期待するということ

以前、東京駅のど真ん中で「なんであなたはいつも僕の期待を裏切ってくるんですか?!」とがなられたことがある。原因は私の遅刻だったので、まあ、完全に私の不徳のいたすところ。それは素直に反省したのだけど、そのあたりから度々、同じようなことを言いかける自分に気づいて、「ひとに期待する」という暴力性について考えてしまうようになった。

私もよく「がっかり」することがある。自分にも相手にも。それは、つまり期待を裏切られたということなんだけど。

期待っていうのは、楽だ。現実を見るよりも、都合のいい想像なんてとても心地がよいし、軽い翼でぐんぐんとうえに上っていく。無防備で、責任がなく、快適だ。しかし、翼が折れ、地面に急転直下、みじめに地面に叩きつけられると、その痛さやショックに、相手の不誠実を責める。

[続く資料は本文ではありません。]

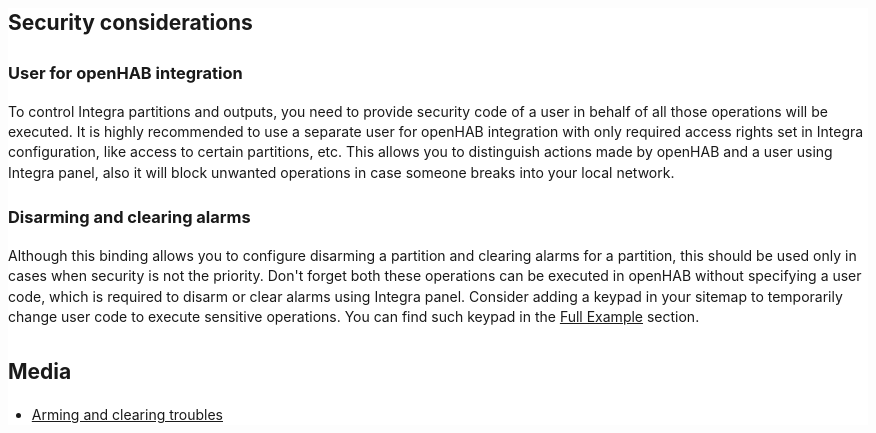 ## Security considerations

### User for openHAB integration

To control Integra partitions and outputs, you need to provide security code of a user in behalf of all those operations will be executed.
It is highly recommended to use a separate user for openHAB integration with only required access rights set in Integra configuration, like access to certain partitions, etc.
This allows you to distinguish actions made by openHAB and a user using Integra panel, also it will block unwanted operations in case someone breaks into your local network.

### Disarming and clearing alarms

Although this binding allows you to configure disarming a partition and clearing alarms for a partition, this should be used only in cases when security is not the priority.
Don't forget both these operations can be executed in openHAB without specifying a user code, which is required to disarm or clear alarms using Integra panel.
Consider adding a keypad in your sitemap to temporarily change user code to execute sensitive operations.
You can find such keypad in the [Full Example](#full-example) section.

## Media

- [Arming and clearing troubles](https://www.youtube.com/watch?v=ogdgn0Dk1G8)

ただ、思うのだけど、期待を裏切られた、というのは、「相手が十分な仕事をしなかった」のではなくて、「自分が相手や自分のキャパを見誤った」だけなのだ。というか、そう考えないかぎり何も解決しないし、多分後者の方が幸せなんじゃないかな。思い悩む必要も怒る必要もなく、反省して解決策を考えるか、見限って関係を絶つか、その二つしかないのだ、たぶん。

何はともあれ、「がっかり」してしまいかけたので、思い直した。誰も幸せにならない感情表現だと思うのだ。